Reproduce every line of the material below word for word, changing nothing.

Data excerpts:
* Begin *
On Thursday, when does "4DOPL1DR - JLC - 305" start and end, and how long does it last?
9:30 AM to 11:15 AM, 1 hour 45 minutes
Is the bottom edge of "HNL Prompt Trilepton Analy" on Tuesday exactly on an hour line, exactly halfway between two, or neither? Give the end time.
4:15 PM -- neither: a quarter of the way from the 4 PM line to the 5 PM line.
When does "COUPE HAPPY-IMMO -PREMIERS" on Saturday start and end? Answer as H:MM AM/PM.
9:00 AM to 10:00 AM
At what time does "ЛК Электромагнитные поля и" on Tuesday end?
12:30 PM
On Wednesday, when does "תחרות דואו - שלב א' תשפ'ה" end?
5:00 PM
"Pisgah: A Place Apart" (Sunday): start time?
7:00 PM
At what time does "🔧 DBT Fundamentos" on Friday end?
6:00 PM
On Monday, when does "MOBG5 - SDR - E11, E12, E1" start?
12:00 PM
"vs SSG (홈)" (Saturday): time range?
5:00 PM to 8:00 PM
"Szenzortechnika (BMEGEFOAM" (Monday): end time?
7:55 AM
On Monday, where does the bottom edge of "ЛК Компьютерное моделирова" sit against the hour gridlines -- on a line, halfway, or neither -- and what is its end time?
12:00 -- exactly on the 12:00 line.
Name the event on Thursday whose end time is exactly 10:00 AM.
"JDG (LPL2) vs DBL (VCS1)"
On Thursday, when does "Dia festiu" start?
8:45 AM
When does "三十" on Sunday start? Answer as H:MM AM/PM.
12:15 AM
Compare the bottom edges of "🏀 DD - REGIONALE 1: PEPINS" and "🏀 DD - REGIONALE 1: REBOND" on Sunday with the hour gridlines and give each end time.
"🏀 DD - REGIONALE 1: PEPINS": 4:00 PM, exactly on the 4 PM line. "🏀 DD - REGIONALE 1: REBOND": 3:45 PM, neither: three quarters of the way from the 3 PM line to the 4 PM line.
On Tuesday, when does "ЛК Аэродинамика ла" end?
* End *
## [RESPONSE]
On Thursday, when does "4DOPL1DR - JLC - 305" start and end, and how long does it last?
9:30 AM to 11:15 AM, 1 hour 45 minutes
Is the bottom edge of "HNL Prompt Trilepton Analy" on Tuesday exactly on an hour line, exactly halfway between two, or neither? Give the end time.
4:15 PM -- neither: a quarter of the way from the 4 PM line to the 5 PM line.
When does "COUPE HAPPY-IMMO -PREMIERS" on Saturday start and end? Answer as H:MM AM/PM.
9:00 AM to 10:00 AM
At what time does "ЛК Электромагнитные поля и" on Tuesday end?
12:30 PM
On Wednesday, when does "תחרות דואו - שלב א' תשפ'ה" end?
5:00 PM
"Pisgah: A Place Apart" (Sunday): start time?
7:00 PM
At what time does "🔧 DBT Fundamentos" on Friday end?
6:00 PM
On Monday, when does "MOBG5 - SDR - E11, E12, E1" start?
12:00 PM
"vs SSG (홈)" (Saturday): time range?
5:00 PM to 8:00 PM
"Szenzortechnika (BMEGEFOAM" (Monday): end time?
7:55 AM
On Monday, where does the bottom edge of "ЛК Компьютерное моделирова" sit against the hour gridlines -- on a line, halfway, or neither -- and what is its end time?
12:00 -- exactly on the 12:00 line.
Name the event on Thursday whose end time is exactly 10:00 AM.
"JDG (LPL2) vs DBL (VCS1)"
On Thursday, when does "Dia festiu" start?
8:45 AM
When does "三十" on Sunday start? Answer as H:MM AM/PM.
12:15 AM
Compare the bottom edges of "🏀 DD - REGIONALE 1: PEPINS" and "🏀 DD - REGIONALE 1: REBOND" on Sunday with the hour gridlines and give each end time.
"🏀 DD - REGIONALE 1: PEPINS": 4:00 PM, exactly on the 4 PM line. "🏀 DD - REGIONALE 1: REBOND": 3:45 PM, neither: three quarters of the way from the 3 PM line to the 4 PM line.
On Tuesday, when does "ЛК Аэродинамика ла" end?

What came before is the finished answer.